Mike Daisey, hailed as “the master storyteller” and “one of the finest solo performers of his generation” by The New York Times, is the preeminent monologist in the American theater today. He has been compared to a modern-day Mark Twain and a latter-day Orson Welles for his provocative monologues that combine the political and the personal, weaving secret histories with hilarity and heart. This fall he performed a critically acclaimed 29-night live theatrical novel, All the Faces of the Moon, onstage at the Public in Joe’s Pub.
He has performed in theaters across five continents, ranging remote islands in the South Pacific to the Sydney Opera House to an abandoned theater in post-Communist Tajikistan. He’s been a guest on Real Time with Bill Maher, the Late Show with David Letterman, a longtime host and storyteller with The Moth, as well as a commentator and contributor to The New York Times, The Guardian, Harper’s Magazine, Newsweek, WIRED, Vanity Fair, Slate, Salon, NPR and the BBC. In a brief, meteoric career with This American Life, his shows are among the most listened to and downloaded episodes of that program’s nineteen year history.

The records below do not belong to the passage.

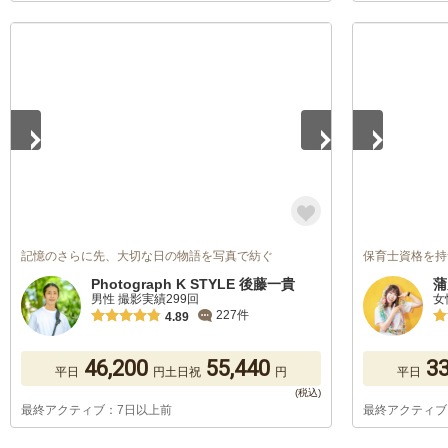
1
/
5
1
/
5
記憶のさらに先、大切な日の物語を写真で紡ぐ
保育士資格を持つカ
Photograph K STYLE 後藤一貴
蒲
男性 撮影実績299回
女
227件
4.89
46,200
55,440
33
平日
円
土日祝
円
平日
最終アクティブ：7日以上前
最終アクティブ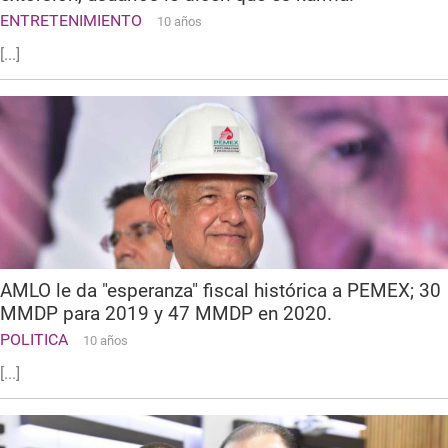
ENTRETENIMIENTO
10 años
[...]
AMLO le da "esperanza" fiscal histórica a PEMEX; 30
MMDP para 2019 y 47 MMDP en 2020.
POLITICA
10 años
[...]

He is currently at work on his second book, Here at the End of Empire, which will be published in 2015 by Simon and Schuster. He has been nominated for the Outer Critics Circle Award, two Drama League Awards, and is the recipient of the Bay Area Critics Circle Award, six Seattle Times Footlight Awards, the Sloan Foundation’s Galileo Prize, and a MacDowell Fellowship.
“The master storyteller—one of the finest solo performers of his generation.”
—The New York Times
“Pure magic.”
—New York Magazine
“He embraces the insightful hostility of the best comedy.”